Project description:In recent years, diverse studies have reported that different brain regions, which are internally densely connected, are also highly connected to each other. This configuration seems to play a key role in integrating and interchanging information between brain areas. Also, changes in the rich-club connectivity and the shift from inhibitory to excitatory behavior of hub neurons have been associated with several diseases. However, there is not a clear understanding about the role of the proportion of inhibitory/excitatory hub neurons, the dynamic consequences of rich-club disconnection, and hub inhibitory/excitatory shifts. Here, we study the synchronization and temporal correlations in the neural Izhikevich model, which comprises excitatory and inhibitory neurons located in a scale-free hierarchical network with rich-club connectivity.
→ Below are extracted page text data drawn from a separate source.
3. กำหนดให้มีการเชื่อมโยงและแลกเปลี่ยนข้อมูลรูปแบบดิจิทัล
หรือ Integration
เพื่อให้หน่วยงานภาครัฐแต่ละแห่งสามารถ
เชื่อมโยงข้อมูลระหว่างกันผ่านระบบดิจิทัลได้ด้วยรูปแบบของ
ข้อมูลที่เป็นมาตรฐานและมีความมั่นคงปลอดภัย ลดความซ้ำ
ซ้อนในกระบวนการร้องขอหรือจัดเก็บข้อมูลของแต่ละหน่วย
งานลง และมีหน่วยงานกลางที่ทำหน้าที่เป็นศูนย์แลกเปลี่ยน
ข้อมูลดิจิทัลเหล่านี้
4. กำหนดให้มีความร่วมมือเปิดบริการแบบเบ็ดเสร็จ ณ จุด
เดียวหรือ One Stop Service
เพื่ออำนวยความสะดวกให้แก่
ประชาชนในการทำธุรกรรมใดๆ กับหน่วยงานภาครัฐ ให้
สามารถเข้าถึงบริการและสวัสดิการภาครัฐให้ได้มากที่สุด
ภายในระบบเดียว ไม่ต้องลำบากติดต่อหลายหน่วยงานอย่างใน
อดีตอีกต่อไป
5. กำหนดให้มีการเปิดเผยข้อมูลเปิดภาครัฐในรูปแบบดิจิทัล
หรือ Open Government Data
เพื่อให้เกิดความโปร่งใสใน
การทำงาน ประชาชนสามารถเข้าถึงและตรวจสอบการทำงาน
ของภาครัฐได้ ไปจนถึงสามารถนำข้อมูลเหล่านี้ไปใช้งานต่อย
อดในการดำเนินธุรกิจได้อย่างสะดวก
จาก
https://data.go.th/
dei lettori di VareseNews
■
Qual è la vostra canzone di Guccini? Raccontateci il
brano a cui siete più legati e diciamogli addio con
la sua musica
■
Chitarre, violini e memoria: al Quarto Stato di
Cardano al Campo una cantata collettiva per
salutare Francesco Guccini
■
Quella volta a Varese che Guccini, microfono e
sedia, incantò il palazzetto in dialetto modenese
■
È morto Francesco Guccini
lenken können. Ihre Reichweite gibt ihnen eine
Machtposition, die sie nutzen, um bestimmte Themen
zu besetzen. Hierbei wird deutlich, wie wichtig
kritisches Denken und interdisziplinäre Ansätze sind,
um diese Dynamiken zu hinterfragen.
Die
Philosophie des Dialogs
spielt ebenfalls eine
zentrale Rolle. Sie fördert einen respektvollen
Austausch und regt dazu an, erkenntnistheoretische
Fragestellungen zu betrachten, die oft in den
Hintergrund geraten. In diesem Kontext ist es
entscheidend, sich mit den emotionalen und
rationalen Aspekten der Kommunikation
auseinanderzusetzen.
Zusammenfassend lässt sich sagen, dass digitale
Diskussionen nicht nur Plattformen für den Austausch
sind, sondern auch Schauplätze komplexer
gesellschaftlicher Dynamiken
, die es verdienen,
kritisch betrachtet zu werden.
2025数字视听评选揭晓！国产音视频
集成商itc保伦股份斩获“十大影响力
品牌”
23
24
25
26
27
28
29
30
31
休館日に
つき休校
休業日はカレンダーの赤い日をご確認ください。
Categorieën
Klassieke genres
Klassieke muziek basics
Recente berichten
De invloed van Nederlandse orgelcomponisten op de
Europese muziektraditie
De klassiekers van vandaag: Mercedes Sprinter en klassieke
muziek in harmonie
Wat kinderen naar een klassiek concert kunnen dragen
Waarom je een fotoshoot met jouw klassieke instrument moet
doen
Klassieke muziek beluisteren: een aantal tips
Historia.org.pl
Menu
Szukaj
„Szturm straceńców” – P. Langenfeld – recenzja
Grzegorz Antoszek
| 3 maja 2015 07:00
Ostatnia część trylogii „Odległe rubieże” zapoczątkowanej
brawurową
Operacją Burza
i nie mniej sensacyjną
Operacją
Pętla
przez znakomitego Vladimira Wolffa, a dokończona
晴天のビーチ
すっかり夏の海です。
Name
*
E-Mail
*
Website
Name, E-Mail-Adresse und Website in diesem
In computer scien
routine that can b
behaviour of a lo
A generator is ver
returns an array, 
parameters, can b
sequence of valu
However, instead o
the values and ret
We evaluated the temporal autocorrelations and global synchronization dynamics displayed by the system in terms of rich-club connectivity and hub inhibitory/excitatory population. We evaluated the synchrony between pairs of sets of neurons by means of the global lability synchronization, based on the rate of change in the total number of synchronized signals. The results show that for a wide range of excitatory/inhibitory hub ratios the network displays 1/f dynamics with critical synchronization that is concordant with numerous health brain registers, while a network configuration with a vast majority of excitatory hubs mostly exhibits short-term autocorrelations with numerous large avalanches. Furthermore, rich-club connectivity promotes the increase of the global lability of synchrony and the temporal persistence of the system.